Leo dan Isabella berjalan di barisan paling depan, bergandengan tangan, tanpa senjata. Di belakang mereka ada Pak Tirta, Marco, Bangau, dan seluruh anggota Legiun, juga tanpa senjata, bertindak sebagai pengawal damai bagi lautan manusia di belakang mereka.
Mereka berjalan perlahan menyusuri jalan-jalan utama di distrik mereka, menuju tembok beton raksasa yang mengurung mereka.
Di ruang kontrol Satgas Khusus di suatu tempat di Jakarta, Jenderal Soeharto menyaksikan pemandangan itu di layar monitor raksasa, wajahnya tanpa ekspresi. Para letnannya berlarian dengan panik.
"Jenderal, mereka menuju Gerbang Utara! Jumlah mereka... lebih dari dua ratus ribu!"
"Apa perintah Anda, Jenderal? Haruskah kita menggunakan gas air mata? Meriam air?"
Soeharto tidak menjawab. Ia hanya terus menatap layar, ke wajah Leo dan Isabella yang berjalan di depan, ekspresi mereka tenang dan penuh tekad.

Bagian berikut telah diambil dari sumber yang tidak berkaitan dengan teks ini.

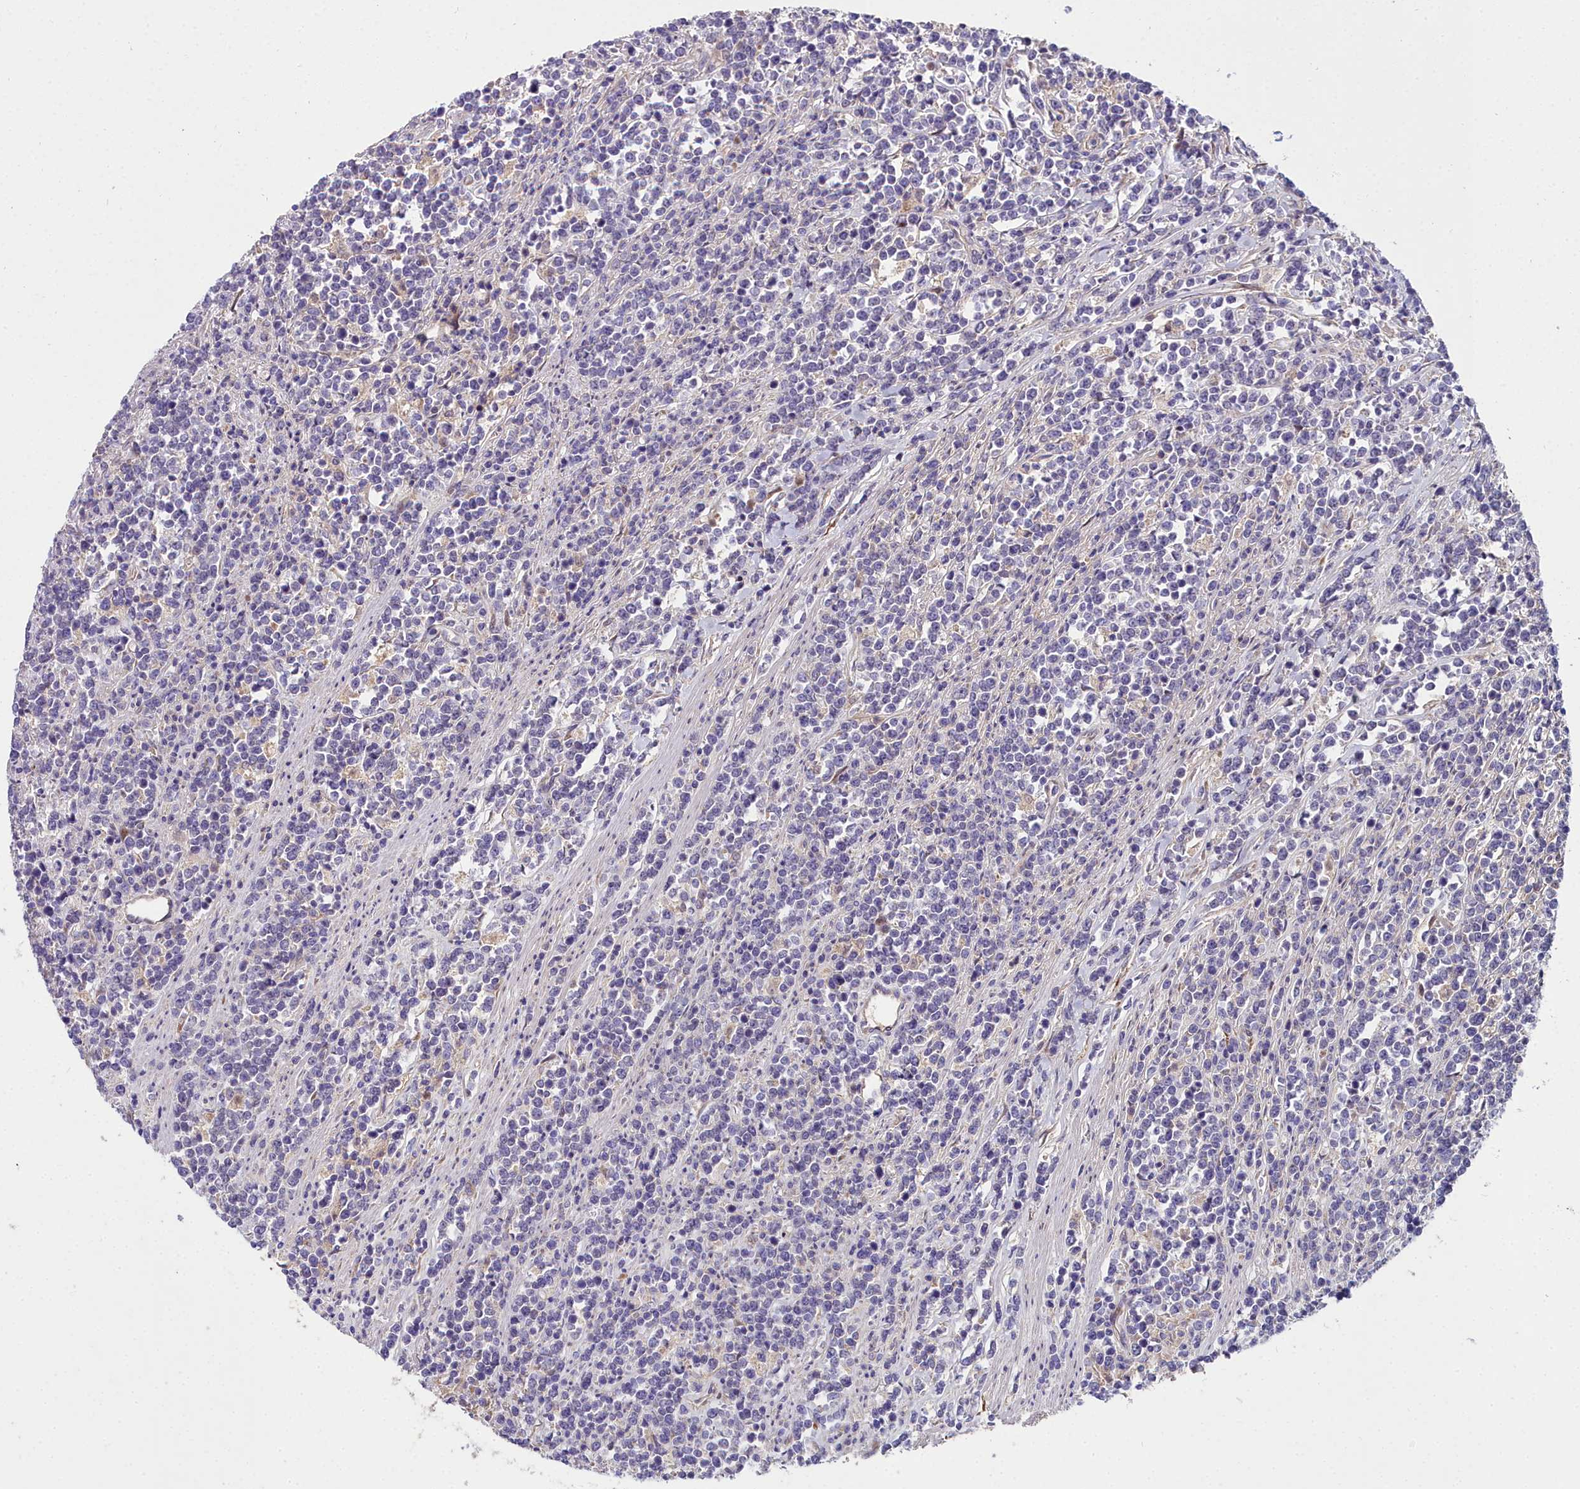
{"staining": {"intensity": "negative", "quantity": "none", "location": "none"}, "tissue": "lymphoma", "cell_type": "Tumor cells", "image_type": "cancer", "snomed": [{"axis": "morphology", "description": "Malignant lymphoma, non-Hodgkin's type, High grade"}, {"axis": "topography", "description": "Small intestine"}], "caption": "IHC of human malignant lymphoma, non-Hodgkin's type (high-grade) displays no positivity in tumor cells. Nuclei are stained in blue.", "gene": "NT5M", "patient": {"sex": "male", "age": 8}}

Di Gerbang Utara, ribuan tentara bersenjata lengkap dan puluhan kendaraan lapis baja telah membentuk barisan pertahanan. Suasananya sangat tegang. Para tentara muda itu menatap lautan manusia yang mendekat dengan gugup, jari-jari mereka gemetar di atas pelatuk.
Leo, Isabella, dan lautan manusia di belakang mereka terus berjalan, semakin dekat, hingga mereka berhenti sekitar seratus meter dari barisan tentara. Keheningan total kini menyelimuti kedua belah pihak. Dunia sedang menonton melalui siaran-siaran internet ilegal yang diatur oleh Bianca.
Seorang komandan lapangan di gerbang itu mengangkat radionya, suaranya tegang, terdengar samar oleh penyadap Bianca. "Pusat, ini Elang-1. Massa telah berhenti. Mereka tidak melakukan provokasi. Mereka hanya... berdiri di sini. Membawa lilin. Mohon perintah selanjutnya. Saya ulangi, apa perintah kami?"
Keheningan yang mengikuti adalah keheningan yang akan menentukan nasib sebuah bangsa. Seluruh dunia, baik yang terlihat maupun yang tersembunyi, menunggu satu kata dari Jenderal Soeharto. Tembak, atau jangan tembak.
Di depan barisan, Leo meremas tangan Isabella. Ia menatap mata para prajurit muda di hadapannya, dan ia melihat ketakutan dan ke
bingungan di sana. Ini adalah momen kebenaran dari pertaruhan terakhirnya.